The formula for the logistic function is the following:

$$ \hat{Y} = \frac1{1+e^{\beta\_1(X-\beta\_2)}}$$

$\beta\_1$: Controls the curve's steepness,

$\beta\_2$: Slides the curve on the x-axis.


### Building The Model

Now, let's build our regression model and initialize its parameters.


In [22]:
def sigmoid(x, Beta_1, Beta_2):
    y = 1 / (1 + np.exp(-Beta_1 * (x - Beta_2)))
    return y


Lets look at a sample sigmoid line that might fit with the data:


In [23]:
beta_1 = 0.10
beta_2 = 1990.0

# logistic function
x = df["Year"]
y = df["Value"]
y_pred = sigmoid(x, beta_1, beta_2)

# plot initial prediction against datapoints
fig = px.scatter(x=x, y=y)
fig.update_layout(
    title="Logistic Function",
    xaxis_title="Year",
    yaxis_title="GDP",
)
fig.add_trace(go.Scatter(x=x, y=y_pred * 15000000000000.0, mode="lines", name="y = 1 / (1 + e^-x)"))
fig.show()


Our task here is to find the best parameters for our model. Lets first normalize our x and y:


In [24]:
# Lets normalize our data
x_data = x / max(x)
y_data = y / max(y)


#### How we find the best parameters for our fit line?

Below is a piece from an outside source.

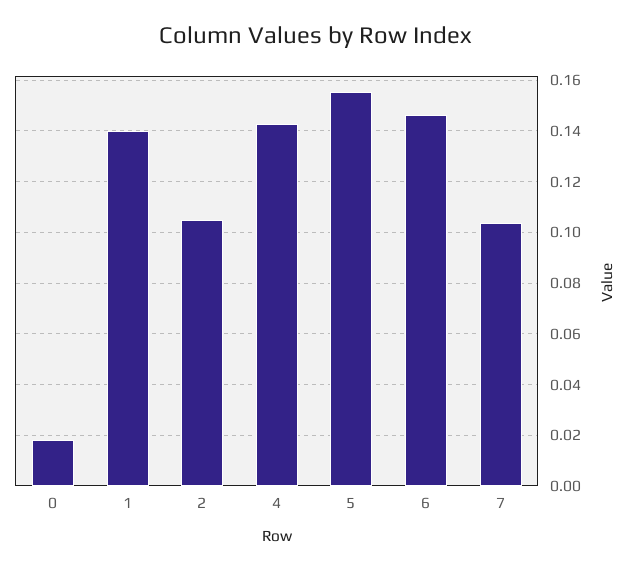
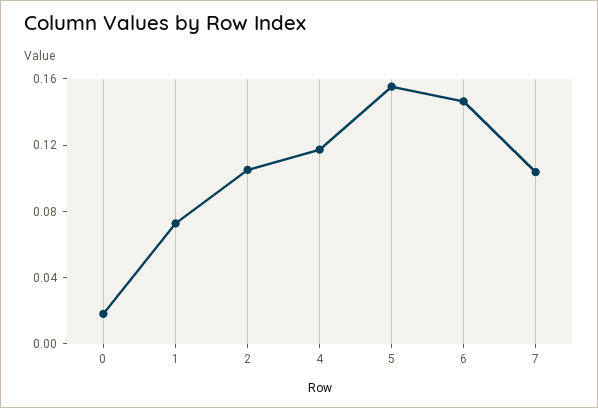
1: 0.14 -> 0.07
4: 0.1425 -> 0.12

we can use **curve_fit** which uses non-linear least squares to fit our sigmoid function, to data. Optimal values for the parameters so that the sum of the squared residuals of sigmoid(xdata, \*popt) - ydata is minimized.

popt are our optimized parameters.


In [25]:
from scipy.optimize import curve_fit

popt, pcov = curve_fit(sigmoid, x_data, y_data)
# print the final parameters
print(" beta_1 = %f, beta_2 = %f" % (popt[0], popt[1]))


 beta_1 = 690.451700, beta_2 = 0.997207


Now we plot our resulting regression model.


In [26]:
x = np.linspace(1960, 2015, 55)
x = x / max(x)

fig = px.scatter(x=x_data, y=y_data)
fig.update_layout(
    title="Data",
    xaxis_title="Year",
    yaxis_title="GDP",
)
fig.add_trace(go.Scatter(x=x, y=sigmoid(x, *popt), mode="lines", name="y = 1 / (1 + e^-x)"))
fig.show()


Accuracy of our model


In [27]:
# split data into train/test
msk = np.random.rand(len(df)) < 0.8
x_train = x_data[msk]
x_test = x_data[~msk]
y_train = y_data[msk]
y_test = y_data[~msk]

# build the model using train set
popt, pcov = curve_fit(sigmoid, x_train, y_train)

# predict using test set
y_hat = sigmoid(x_test, *popt)

# evaluation
print("Mean absolute error: %.2f" % np.mean(np.absolute(y_hat - y_test)))
print("Residual sum of squares (MSE): %.2f" % np.mean((y_hat - y_test) ** 2))
from sklearn.metrics import r2_score

print("R2-score: %.2f" % r2_score(y_hat, y_test))


Mean absolute error: 0.22
Residual sum of squares (MSE): 0.19
R2-score: -99531148111881984193100087944019968.00



Covariance of the parameters could not be estimated